A list supplied by Wade of audited debt numbers for water and sewer operations for the past two years shows a $55 million debt as of June 30, 1996. County staff has said that the debt was in excess of $56 million as of March 31.

Bowers called for an independent audit of the water and sewer department earlier this week and said the commissioners aren't doing enough to expand the use of the Conococheague Wastewater Treatment Plant.

Bowers said the commissioners should build more sewer lines instead of plowing $3.53 million in taxpayer dollars into the water and sewer department each year.

"This board has failed in addressing this problem," Bowers said Friday. "The answer to this problem is not the constant raising of rates. They raised the rates at the landfill and they lost money."

Wade said Bowers' desire to lay more sewer lines was another example of what he called Bowers' "build it and they will come" philosophy that created excess capacity and huge debts in the first place.

"What I'm trying to do is get a figure that's not a continually moving target," Bowers said Friday. He said he wanted to know what the debt was for each subdistrict before the commissioners merged the districts last year. Bowers also said he wanted to know how much debt was being paid off by the $3.53 million subsidy and how much was being paid off by users.

"There is nobody in the community that can tell where all this money is going," he said.

Bowers said he wasn't trying to score political points. "I'm not after a political fight for water and sewer. I'm out looking at how can we address the problem that we have."

Bowers said the "crisis" was a creation of The Herald-Mail newspaper and Black and Veatch, a consulting firm that issued a study of water and sewer rates for the commissioners last year.

"What caused this whole ruckus was an ineffective presentation by Black and Veatch to the commissioners. It was exaggerated beyond common sense," Bowers said. Bowers said Black and Veatch vastly overestimated future costs and underestimated growth.

Asked about Wade's comments that there was a crisis, Bowers said, "I think that there is that old saying that beauty is in the eye of the beholder."

Bowers said he preferred to call the water and sewer situation "an opportunity."

Bowers said it wasn't productive to blame people for decisions that were made in the past, such as building the Conococheague Wastewater Treatment Plant, an industrial pretreatment facility.

"We don't need to look back and criticize everybody who was back there and helped get it here."

Bowers said the sitting County Commissioners have made a lot of bad decisions, but said the commissioners should "move on instead of creating turf battles amongst elected officials."

Data section:
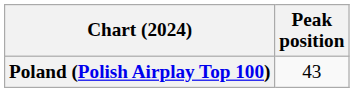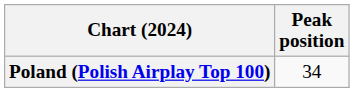Poland (Polish Airplay Top 100) | Peak position: 43 -> 34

Task to complete: Reproduce word for word the stretch of the water and sewer debt article above from "Wade said Bowers'" through "the first place.".

Answer to the problem:
Wade said Bowers' desire to lay more sewer lines was another example of what he called Bowers' "build it and they will come" philosophy that created excess capacity and huge debts in the first place.